The Abominable Man by Maj Sjowall and Per Wahloo is the 7th novel in the Martin Beck series. Sjowall and Wahloo have a fantastic grip on the difficulties facing modern day police officers that are trying to work in a corrupt system. Former Chief Inspector Nyman is murdered and throughout the investigation, the truth of his brutality confronts the investigating officers.

As Nyman lay dying in his hospital bed, a sadistic madman breaks in and kills him with a bayonet. Beck and his officers discover that throughout the years Nyman and his men earned numerous complaints of police brutality against innocent men and women with little to no repercussions. The police always backed their own, and Nyman went unscathed. The list of complaints leads the investigation to a man with a terrible grievance against Nyman and many other police officers, including Martin Beck.
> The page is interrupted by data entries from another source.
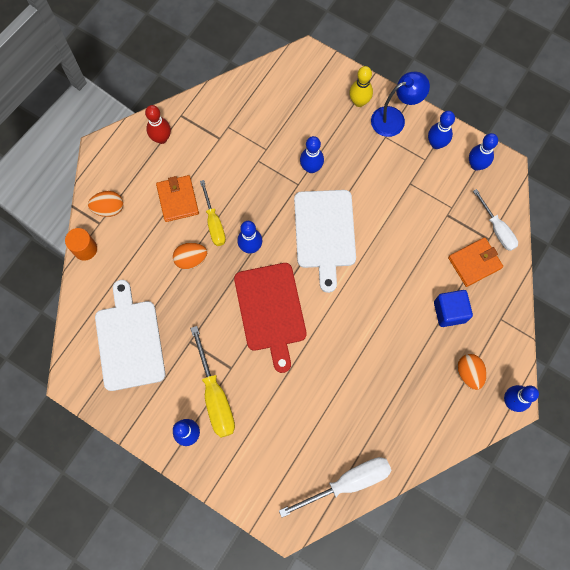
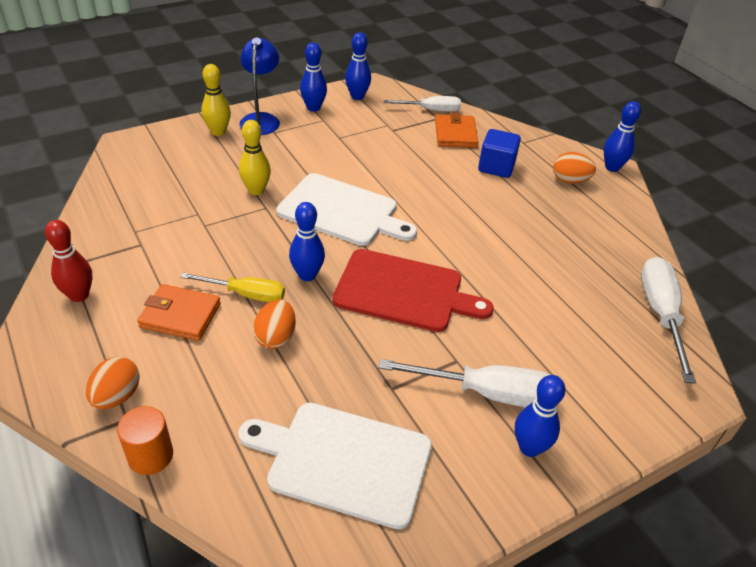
camera: 65 degrees left, 30 degrees down
yellow screwdriver [190,326,235,438] -> white screwdriver [378,359,550,407]
blue bowling pin [300,136,324,173] -> yellow bowling pin [239,120,271,195]

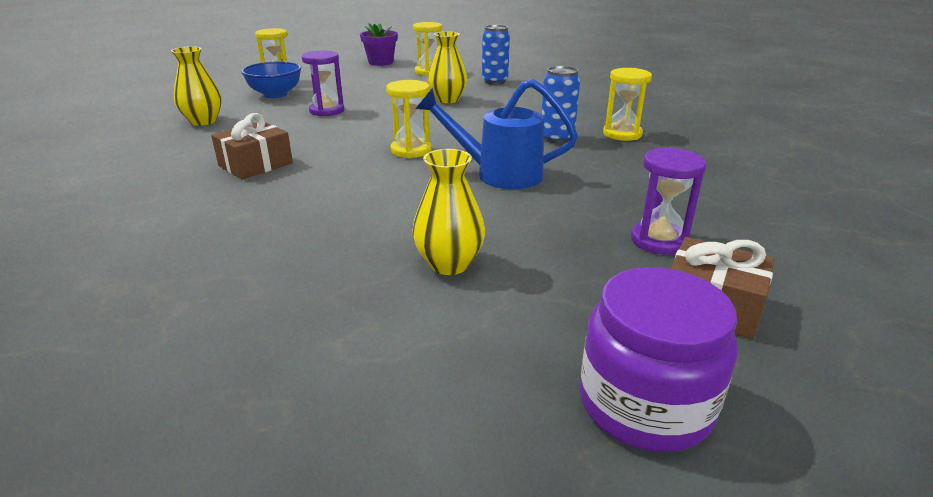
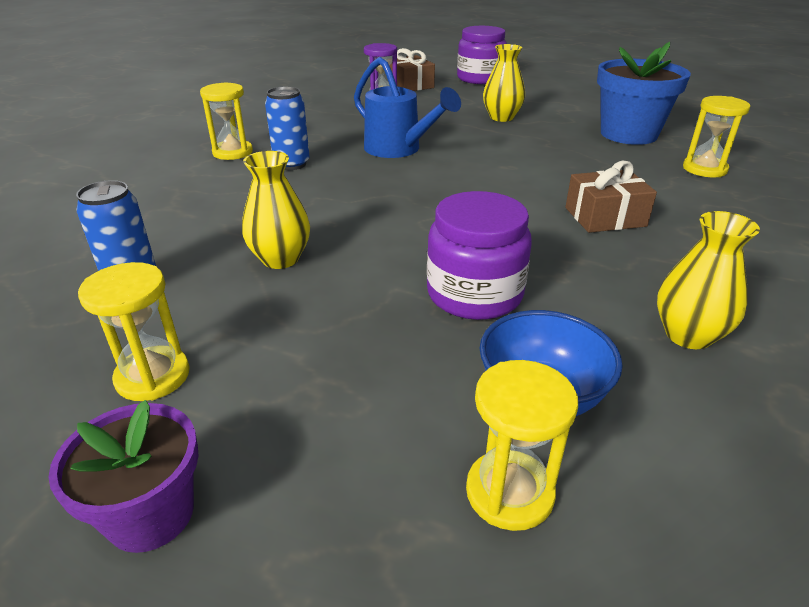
camera: 145 degrees left, 5 degrees up
purple hourglass [302,50,344,116] -> purple jar [427,191,532,320]
yellow hourglass [386,80,432,158] -> yellow hourglass moved to [683,96,750,177]
none -> blue flower pot [597,42,691,145]

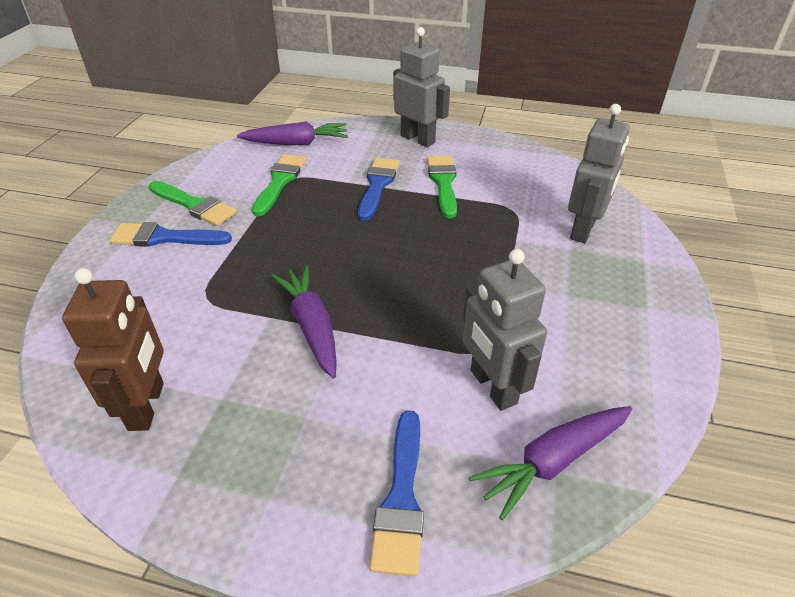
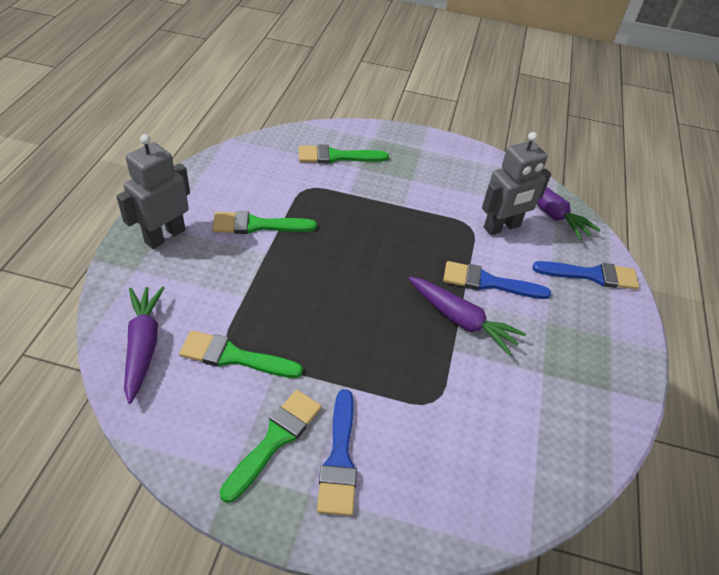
camera: 95 degrees left, 5 degrees up
brown robot [62,268,164,431] -> none
purple carrot [271,265,337,379] -> purple carrot turned 120 degrees counterclockwise [409,277,526,356]
blue brush [358,157,400,221] -> blue brush moved to [443,261,551,299]
grey robot [568,104,630,243] -> green brush [299,144,389,164]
Sjowall and Wahloo maneuver this story and masterfully tell what can happen when you cannot trust the police who should be there for your protection. How the brotherhood of police needed to be disbanded to protect those from the sadistic nature of police officers gone bad. Even our beloved Martin Beck fell prey to the policeman’s allegiance in the past and must suffer his own consequences.

I love the Martin Beck stories because its told from the minds of a cerebral officer who takes his time to trust his instincts and doesn’t offer endless violent scenes to tempt the reader. He’s a great investigator and Sjowall and Wahloo tell his story clearly.